The idea was not to take a specific monument and abstract it or generalize it; the idea was instead to more adequately recall that monument in all of its specificity—even if that meant having to rely on seemingly generic forms and terms. The proposition is, although the forms might appear to be abstracted, the whole process is actually moving in the opposite direction, starting from what is abstract and working its way towards the specific.

That’s interesting because your sculptural forms tend to be—maybe “abstract” isn’t the right word—but they tend to be austere and spare, and I wouldn’t call them “descriptive,” though they are certainly precise. Are you saying that you don’t want to identify the monuments because their connotations would get in the way of being able to really perceive your work, or the monuments themselves?

The monuments themselves. The proposition is that although using general terms might be a more adequate way of recalling each specific monument in its very specificity.

Monuments do the work of commemoration. Do you see Material as participating in a different kind of commemorative activity, one that critically or creatively engages the process of commemoration rather than serving a specific act of commemoration? 

That’s a good question. I think a question for me is surely what it means to commemorate something.

Material was never a project about monuments in general. It is about a specific set of monuments.

Monuments tend to create memories that demand to be collectively reconciled, which can result in sweeping, highly simplistic grand narratives, which are rarely generative to critique or engage with, as their operations are well understood at this point. It is, however, possible that at moments when these grand narratives start to break down and become contested, monuments can assume another function. They can draw out new relationships between history and contemporary lived reality, relationships that are less conclusive and which might never be reconciled in another grand narrative.

Prior to undertaking this project, I used to approach monuments and memorials with a high degree of cynicism. I used to dismiss their symbolic language and abstractions as devices that flatten both history and contemporary lived experience. However, something changed around 2009, and this symbolic language I had deemed simplistic struck me anew as possibly one of the most apt tools for dealing with historical events in the present. I do suspect this change was related to a specific historical moment, though.

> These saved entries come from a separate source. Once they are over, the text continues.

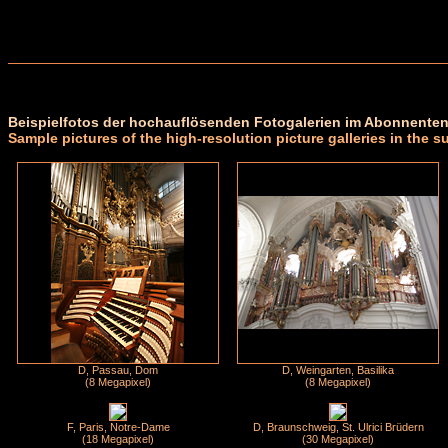
Beispielfotos der hochauflösenden Fotogalerien im Abonnenten
Sample pictures of the high-resolution picture galleries in the s
D, Passau, Dom
D, Weingarten, Basilika
(8 Megapixel)
(8 Megapixel)
F, Paris, Notre-Dame
D, Braunschweig, St. Ulrici Brüdern
(18 Megapixel)
(30 Megapixel)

In all three of these works—Lexicon, Heritage Studies, and Material—there is a pairing of object and wall label, with the wall label asserting a presence, voice, or attitude that counters the material object. I understand the wall label to be an integral part of your work rather than an addendum. You seem to be reenergizing, or reconfiguring, the conventions and dynamics of display practices. Do you see your pairing of object and text as a creative or critical intervention in exhibition practices?

I definitely rely on museum practices when it comes to making these displays. I’m not so interested in critiquing the conventions of display in museums, as much as in working with them reflexively. I like to think of what I’m doing as tweaking these conventions, applying and using them while at the same time rethinking their form; not taking them for granted, but changing and dropping or adding elements to them based on what I deem to be necessary for the Setups I’m hoping to bring about. 

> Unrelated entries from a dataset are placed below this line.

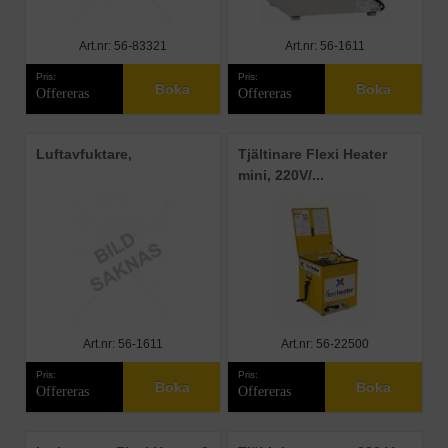
Art.nr: 56-83321
Art.nr: 56-1611
Pris:
Pris:
Boka
Boka
Offereras
Offereras
Luftavfuktare,
Tjältinare Flexi Heater
mini, 220V/...
Art.nr: 56-1611
Art.nr: 56-22500
Pris:
Pris:
Boka
Boka
Offereras
Offereras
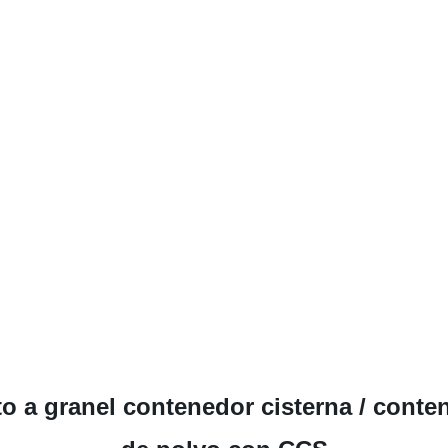
to a granel contenedor cisterna / con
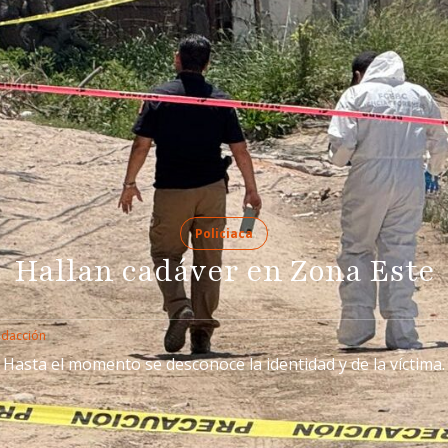
Policiaca
Hallan cadáver en Zona Este
edacción
Hasta el momento se desconoce la identidad y de la víctima.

The art critic Orit Gat refers to Lexicon as “an almost literary experiment: slowly chipping away at description, at an idea, arriving at a crossroads, and leaving the viewer there.” How do you feel about your work being seen in the context of literary experimentation?

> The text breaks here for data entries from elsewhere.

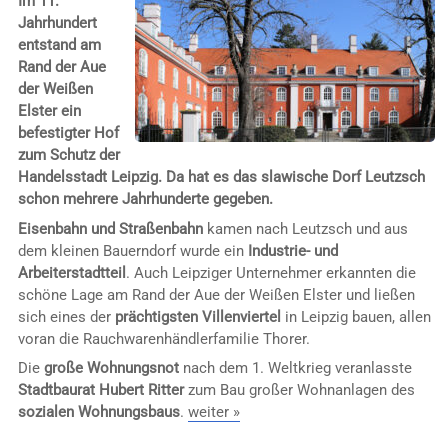
Im 11.
Jahrhundert
entstand am
Rand der Aue
der Weißen
Elster ein
befestigter Hof
zum Schutz der
Handelsstadt Leipzig. Da hat es das slawische Dorf Leutzsch
schon mehrere Jahrhunderte gegeben.
Eisenbahn und Straßenbahn
kamen nach Leutzsch und aus
dem kleinen Bauerndorf wurde ein
Industrie- und
Arbeiterstadtteil
. Auch Leipziger Unternehmer erkannten die
schöne Lage am Rand der Aue der Weißen Elster und ließen
sich eines der
prächtigsten Villenviertel
in Leipzig bauen, allen
voran die Rauchwarenhändlerfamilie Thorer.
Die
große Wohnungsnot
nach dem 1. Weltkrieg veranlasste
Stadtbaurat Hubert Ritter
zum Bau großer Wohnanlagen des
sozialen Wohnungsbaus
.
weiter »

I think the domain I’m working in is the domain of language. One can define language as that which includes a written or spoken script, but I think it is wider than this. Although I understand that there are clear structural differences between images and sculpture or sculpture and sound, or images and text, I use them all in a similar capacity to convey meaning. I would argue that in my work, they are all operating within the domain of language, regardless of their structural differences.